See also Rob's 2015 "Ack 2.1" notes on implications of Unicode Support

n1vux avatar Oct 31 '18 05:10 n1vux

Additional caveat - the workaround noted in email thread will break in Perl 5.30 and has deprecation warning in Perl 5.24-5.28 :

$ perl  -C '-Mopen IO=>":encoding(UTF-8)"' ~/bin/ack --noenv '\p{Han}' han.txt
sysread() is deprecated on :utf8 handles.
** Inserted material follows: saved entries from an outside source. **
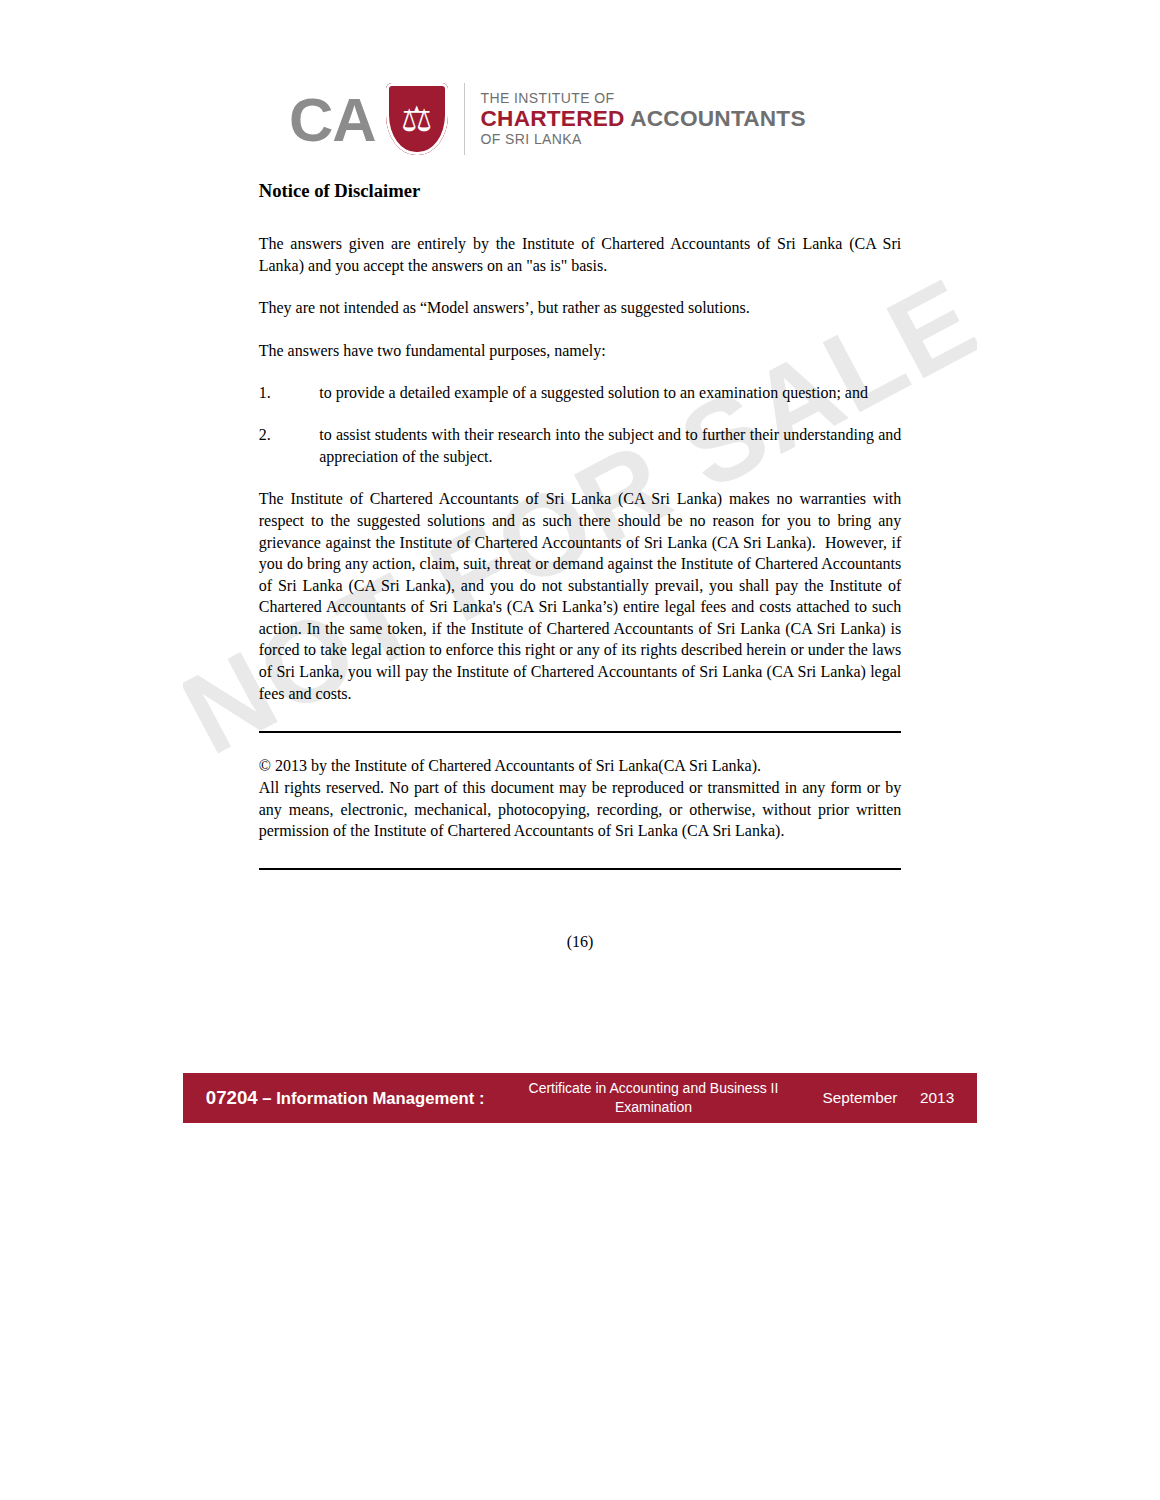NOT FOR SALE
CA
⚖
THE INSTITUTE OF
CHARTERED ACCOUNTANTS
OF SRI LANKA
Notice of Disclaimer
The answers given are entirely by the Institute of Chartered Accountants of Sri Lanka (CA Sri Lanka) and you accept the answers on an "as is" basis.
They are not intended as “Model answers’, but rather as suggested solutions.
The answers have two fundamental purposes, namely:
1. to provide a detailed example of a suggested solution to an examination question; and
2. to assist students with their research into the subject and to further their understanding and appreciation of the subject.
The Institute of Chartered Accountants of Sri Lanka (CA Sri Lanka) makes no warranties with respect to the suggested solutions and as such there should be no reason for you to bring any grievance against the Institute of Chartered Accountants of Sri Lanka (CA Sri Lanka). However, if you do bring any action, claim, suit, threat or demand against the Institute of Chartered Accountants of Sri Lanka (CA Sri Lanka), and you do not substantially prevail, you shall pay the Institute of Chartered Accountants of Sri Lanka's (CA Sri Lanka’s) entire legal fees and costs attached to such action. In the same token, if the Institute of Chartered Accountants of Sri Lanka (CA Sri Lanka) is forced to take legal action to enforce this right or any of its rights described herein or under the laws of Sri Lanka, you will pay the Institute of Chartered Accountants of Sri Lanka (CA Sri Lanka) legal fees and costs.
© 2013 by the Institute of Chartered Accountants of Sri Lanka(CA Sri Lanka).
All rights reserved. No part of this document may be reproduced or transmitted in any form or by any means, electronic, mechanical, photocopying, recording, or otherwise, without prior written permission of the Institute of Chartered Accountants of Sri Lanka (CA Sri Lanka).
(16)
07204 – Information Management :
Certificate in Accounting and Business II Examination
September 2013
This will be a fatal error in Perl 5.30 at /home/wdr/bin/ack line 302.
hello 世界
perlbrew exec --with perl-5.30.0 "perl  -C '-Mopen IO=>\":encoding(utf8)\"' /home/wdr/bin/ack --noenv '\p{Han}' han.txt"
sysread() isn't allowed on :utf8 handles at /home/wdr/bin/ack line 302.
Command terminated with non-zero status.
 ...

That our UTF workaround is dead with latest Stable Perl suggests that getting at least UTF-8 Multibyte correctly handled by decoding sysread buffer per Locale is a bit more urgent than we thought.

(Also, should add UTF workarounds and limitations to website FAQ and maybe shipping POD FAQ.)

n1vux avatar Aug 08 '19 15:08 n1vux